The athletic forward, who added another goal Sunday in Loyola's 1-0 overtime win over St. Peter's, immediately showed her knack for scoring when Antcliff started working with her at Okemos. In her four-year varsity career, Schiro set career records for goals (101), assists (41) and points (142), while earning all-state honors each year.
"She was like a gazelle out there, and just ran past everyone," said Vicki Schiro, Nichole's mom. "She loved sports and tried to get involved with everything."
Said Antcliff: "It's not something a lot of people talk about, but she just has a ton of bravery. She'll work harder than anyone else on the field and wants to score."
Despite receiving interest from Michigan State — just five miles away from Okemos — and other Big Ten schools, Schiro ultimately decided on Loyola, a school nearly 500 miles away. The soccer star, who has a 3.89 GPA, had other goals in mind — namely a future that includes dental school.
But for now, Schiro is the face and captain of Loyola. She has started every all but six games since she arrived on campus three years ago.
"We never would have predicted how phenomenal she really is, just as a player and a person," Loyola coach Katherine Remy Vettori said. "Her work rate is unmatched. She is the hardest worker and a tremendous athlete."
Last year's Metro Atlantic Athletic Conference Co-Offensive Player of the Year and MAAC first-team member has scored 35 goals in 62 career games, including seven multi-goal games.
"You could just tell from the first practice that she was going to be great," junior midfielder and co-captain Gigi Mangione said. "Its just her athleticism blows you away."

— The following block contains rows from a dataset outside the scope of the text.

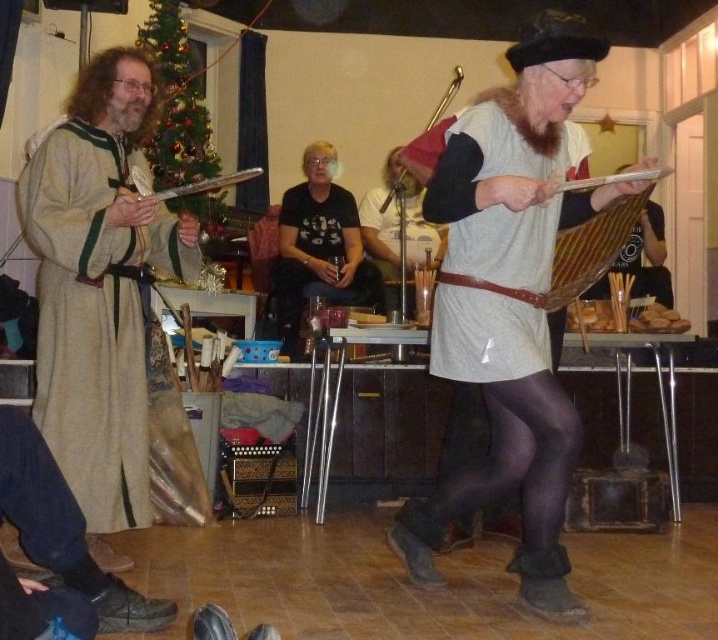
Question: Can you confirm if matte gray tunic at center is positioned to the right of matte black microphone at center?

Choices:
 (A) yes
 (B) no

Answer: (A)

Question: Which object is farther from the camera taking this photo?

Choices:
 (A) beige woolen robe at left
 (B) matte black microphone at center
 (C) black cotton shirt at center

Answer: (C)

Question: Which point is farther to the camera?

Choices:
 (A) (88, 230)
 (B) (465, 433)
 (C) (354, 262)

Answer: (C)

Question: Which point is farther to the camera?

Choices:
 (A) (578, 138)
 (B) (414, 208)
 (C) (325, 273)
 (D) (62, 458)

Answer: (B)

Question: Can you confirm if beige woolen robe at left is positioned to the right of matte black microphone at center?

Choices:
 (A) yes
 (B) no

Answer: (B)

Question: Considering the relative positions of black cotton shirt at center and matte black microphone at center in the image provided, where is black cotton shirt at center located with respect to matte black microphone at center?

Choices:
 (A) right
 (B) left

Answer: (B)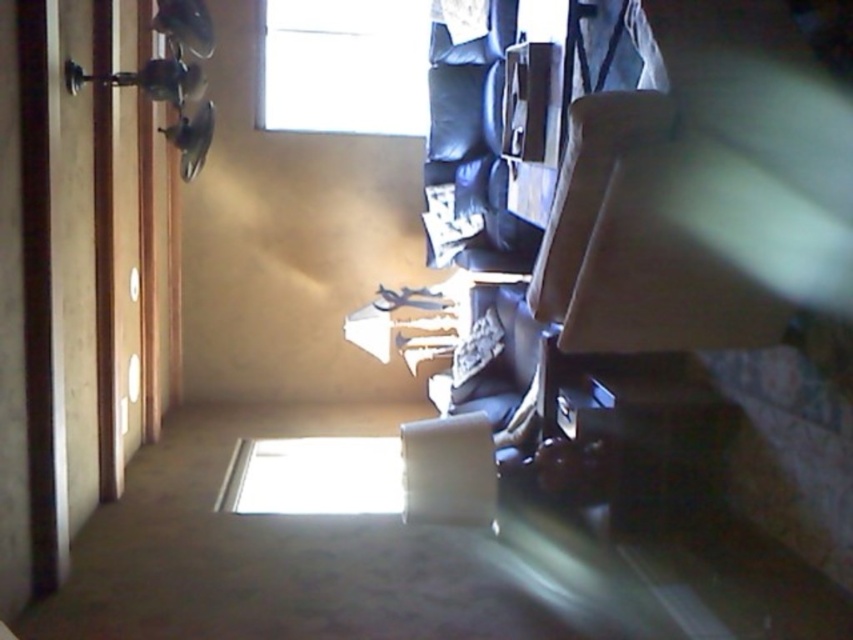
Question: Can you confirm if transparent glass window at upper center is positioned above matte gray armchair at center?

Choices:
 (A) no
 (B) yes

Answer: (B)

Question: Which is farther from the beige fabric armchair at center?

Choices:
 (A) matte gray armchair at center
 (B) transparent glass window at upper center

Answer: (B)

Question: Can you confirm if transparent glass window at upper center is smaller than matte gray armchair at center?

Choices:
 (A) yes
 (B) no

Answer: (B)

Question: Which point is farther to the camera?

Choices:
 (A) (444, 449)
 (B) (337, 44)
 (C) (624, 100)

Answer: (B)

Question: Is transparent glass window at upper center wider than matte gray armchair at center?

Choices:
 (A) no
 (B) yes

Answer: (B)

Question: Which of the following is the farthest from the observer?

Choices:
 (A) beige fabric armchair at center
 (B) transparent glass window at upper center

Answer: (B)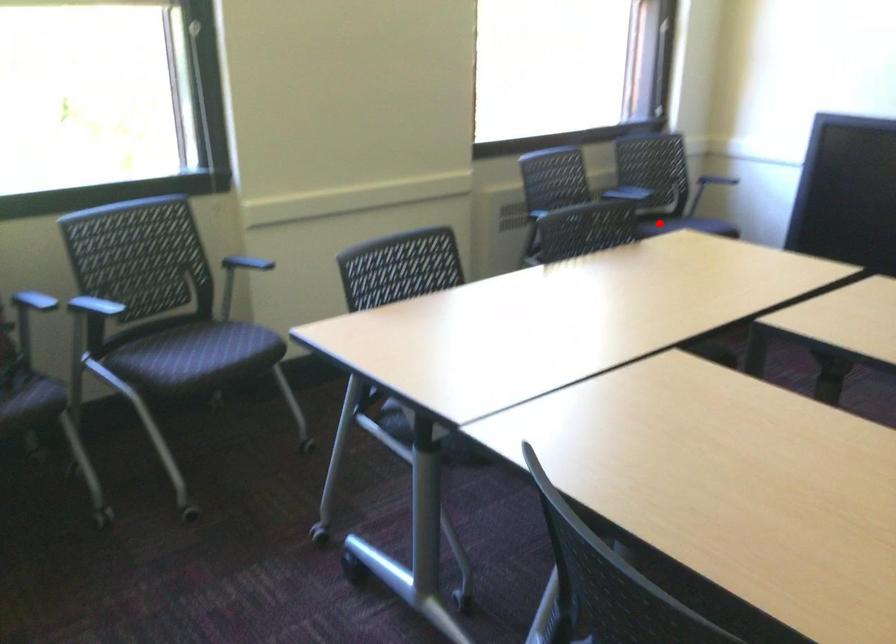
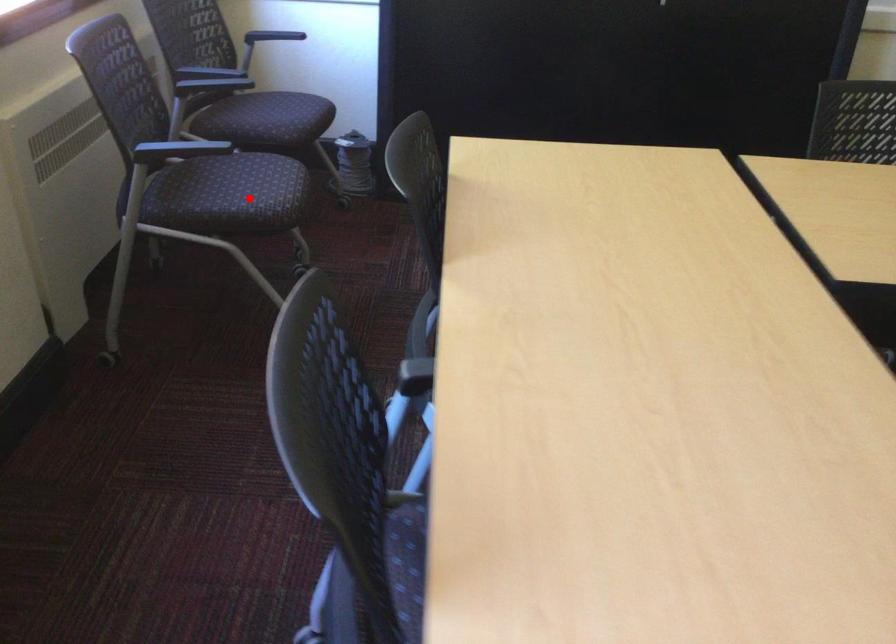
I am providing you with two images of the same scene from different viewpoints. A red point is marked on the first image and another point is marked on the second image. Is the marked point in image1 the same physical position as the marked point in image2?

No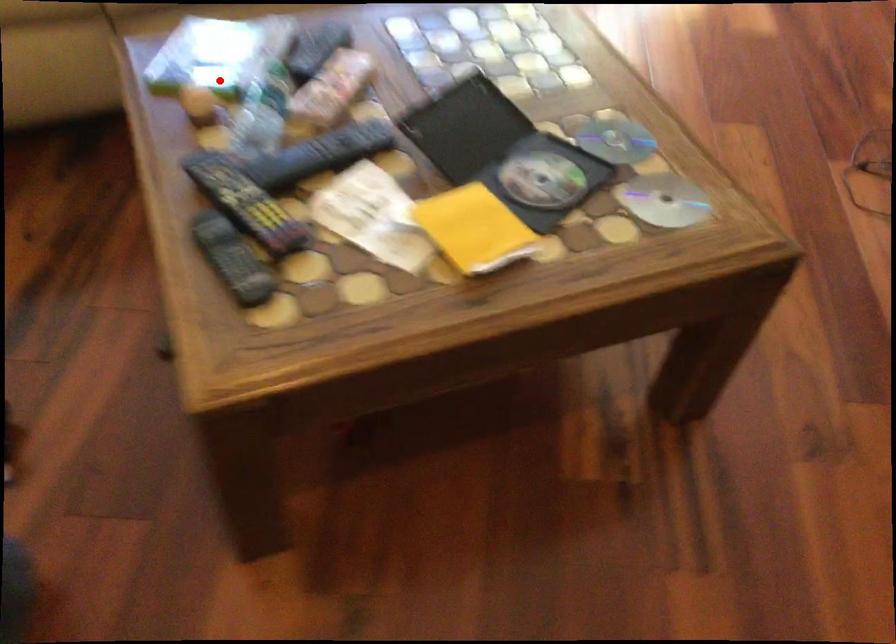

The 5-foot-9 forward scores many of her goals in the air, taking advantage of her taller frame and jumping ability. But she also has a flair for the dramatic.
Last year against Fairfield, Schiro scored two goals in the game's first seven minutes, a span of 82 seconds between the two. On one of those, Schiro intercepted a pass from the goalkeeper on the endline and then bent a shot around the goalkeeper and into the net.
The shot is still one that Vettori shakes her head about.
"Most strikers know there are certain angles you don't want to shoot from," Vetorri said, "but Nichole makes those more than she does a simple shot."
"I want to score the ones that people aren't expecting," Schiro said. "So if they think it's an easy pass back, I'll try to get the ball and create a quick counter."
Schiro, who started playing soccer at 2 years old, didn't know about the career goals record possibility until Vettori mentioned it last month. It's certainly one she was looking forward to, but not one she was focused on. Against Manhattan, Schiro also moved into second place all-time at Loyola in career points with 79, trailing all-time leader Carolyn Kennington with 89.
"If I set records, then I know that the team is doing well," Schiro said last month. "So I do want to set the record because that means we're scoring and we're winning."
"She's a full package," Vettori said, "and it's very rare to get that."